• Página:
════
Cuando éramos chicos, en el barrio, jugábamos al vigilante y al ladrón. Unos hacían de vigilante, y otros, de ladrón. Las reglas del juego exigían que ninguno fuera vigilante y ladrón al mismo tiempo. En la Argentina de hoy, la democrática, esas reglas del juego se abolieron. Como ejemplo, copio la noticia aparecida en el diario Clarín de Buenos Aires el 3 de agosto de 1985:"El mismo oficial que en 1976 se hallaba destinado en Jujuy (provincia del norte de Argentina) y brindó explicaciones a la señora de un desaparecido sobre la suerte corrida por su esposo, es hoy juez instructor militar de la causa en la que se investiga el asesinato de dicha persona".
════
[Datos recopilados]

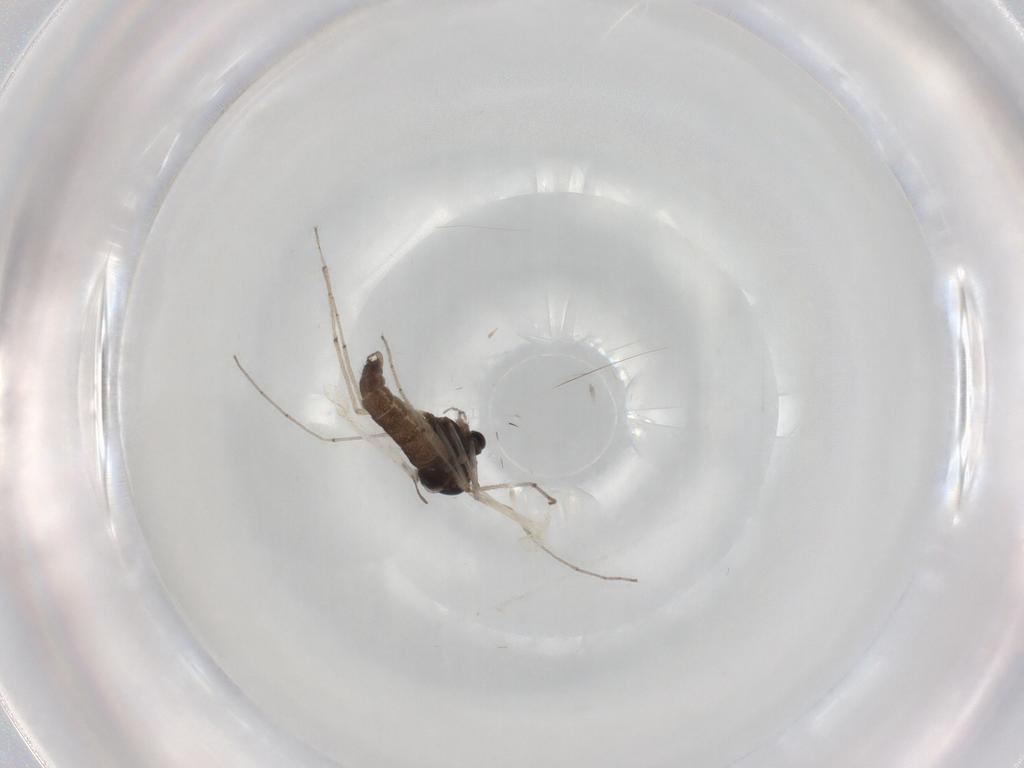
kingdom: Animalia
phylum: Arthropoda
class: Insecta
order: Diptera
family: Chironomidae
════
• Conjunto de tareas:
[A] Enumera, por favor, los nombres propios de lugares geográficos que aparecen en el fragmento sobre el juego del vigilante y el ladrón, sin repetir ninguno.
[B] Prosigue el fragmento sobre el juego del vigilante y el ladrón a partir de su última oración.

• Resultados por tarea:
[A] Argentina, Buenos Aires, Jujuy

[B]
"Este insólito hecho fue contado ayer por la señora Elena de Turk a la Cámara Federal sobre el final (de su) relato, cuando explicó que 'cuando fui, en 1976, a averiguar por lo que le había ocurrido a mi esposo (Jorge Turk), me atendió, junto al coronel Bulascio, un oficial Landa. Cuando en mayo de 1985 me citaron a declarar por la causa de mi esposo me encuentro con que el actual juez militar es este teniente coronel Landa; lo reconocí enseguida y le dije: Pero usted debe saber mucho más del caso, porque usted estaba con Bulascio, y él sólo me respondió: Sí, yo estaba en la guarnición en 1976, pero ahora me nombraron juez militar".

Ese pero del entonces oficial y hoy teniente coronel encierra todo un mundo. Para cualquier argentino significa que en 1976 Landa estuvo entre los secuestradores y asesinos de Jorge Turk, pero que en 1985 está encargado de juzgar a esos secuestradores y asesinos. O que en 1976 jugaba al ladrón, pero que en 1985 también es vigilante (o al revés). ¿Qué filtro humeante todavía tomó Landa para ser Mr. Hyde y Mr. Jekill a la vez? ¿Cómo hará Landa para juzgar a Landa? Y Landa ¿se dejará juzgar por él? Está claro que, en mi país, hace mucho que abolieron la infancia y su candor.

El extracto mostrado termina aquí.